Most sci-fi would have us believe that they will either share their amazing technology with us, use it to annihilate us or somewhere in between, but here's the thing that would scare (or disappoint) me the most: what if we're the most technologically advanced creatures yet to grace the universe with our presence?

2 thoughts on “Other-worldly”

  1. It wouldn't surprise me if we were, simply because all of these things take so long - planets becoming stable and habitable places in the first place; the first cells and the first life, and a suitable atmosphere in which said organisms can exist, and then their subsequent evolution, a few mass extinction events, the development of social structure (without which I don't see that you can have any kind of real technological advancement), and so on. I'm not sure it can happen much faster than it did here.

    I'm curious about other evolutionary routes life could take - do we absolutely have to be oxygen-respiring carbon-based life forms, or are there other possibilities, and other planets with completely different climates? More specifically, why are the most successful creatures on earth (for a given value of successful) all vertebrates?

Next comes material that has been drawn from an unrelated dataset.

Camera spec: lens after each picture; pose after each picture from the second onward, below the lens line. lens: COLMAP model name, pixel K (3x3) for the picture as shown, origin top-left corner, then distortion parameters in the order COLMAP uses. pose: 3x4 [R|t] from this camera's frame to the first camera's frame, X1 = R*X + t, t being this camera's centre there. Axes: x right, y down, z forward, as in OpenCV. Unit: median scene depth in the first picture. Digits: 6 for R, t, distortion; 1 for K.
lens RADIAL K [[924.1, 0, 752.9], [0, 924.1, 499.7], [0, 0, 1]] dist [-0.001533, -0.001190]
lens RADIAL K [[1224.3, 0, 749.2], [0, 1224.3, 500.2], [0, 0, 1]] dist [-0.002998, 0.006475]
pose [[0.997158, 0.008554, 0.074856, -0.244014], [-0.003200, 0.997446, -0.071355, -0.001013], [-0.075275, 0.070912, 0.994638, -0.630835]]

Is a spine necessary for technological advancement and world domination or are there other possible configurations for intelligent life?

    And does the ambition and drive you need in order to have real technological advancement always have to go hand in hand with the sort of ambition and drive that leads to war and genocide, or is it possible to be technologically brilliant and politically competent in a way that we're just not? And is that necessarily a good thing?

  2. There's a wonderful story told within Fallen Dragon (Peter Hamilton) of a civilisation who existed within a Nebula; their sky was black, they had their sun, and couldn't see any others. They assumed they were alone in the universe; that their star and they were an oddity and that of course you couldn't travel anywhere outside of their solar system: there was nothing there!

    Also, Fourteen-BILLION-years or the best part thereof. That's quite a long time.

    I have no idea if a spine is necessary for technological advancement, but it doesn't seem to be necessary to run a country... (Baddum-tish)

    I also wonder whether, if dinosaurs hadn't been wiped out by a mass-extinction-event of some sort, they would have evolved into something capable of producing technological civilisation of the scale which we enjoy today. I assume that we come from the same genetic sludge as them!

    ...this is where my understanding of Biology becomes based upon guesswork.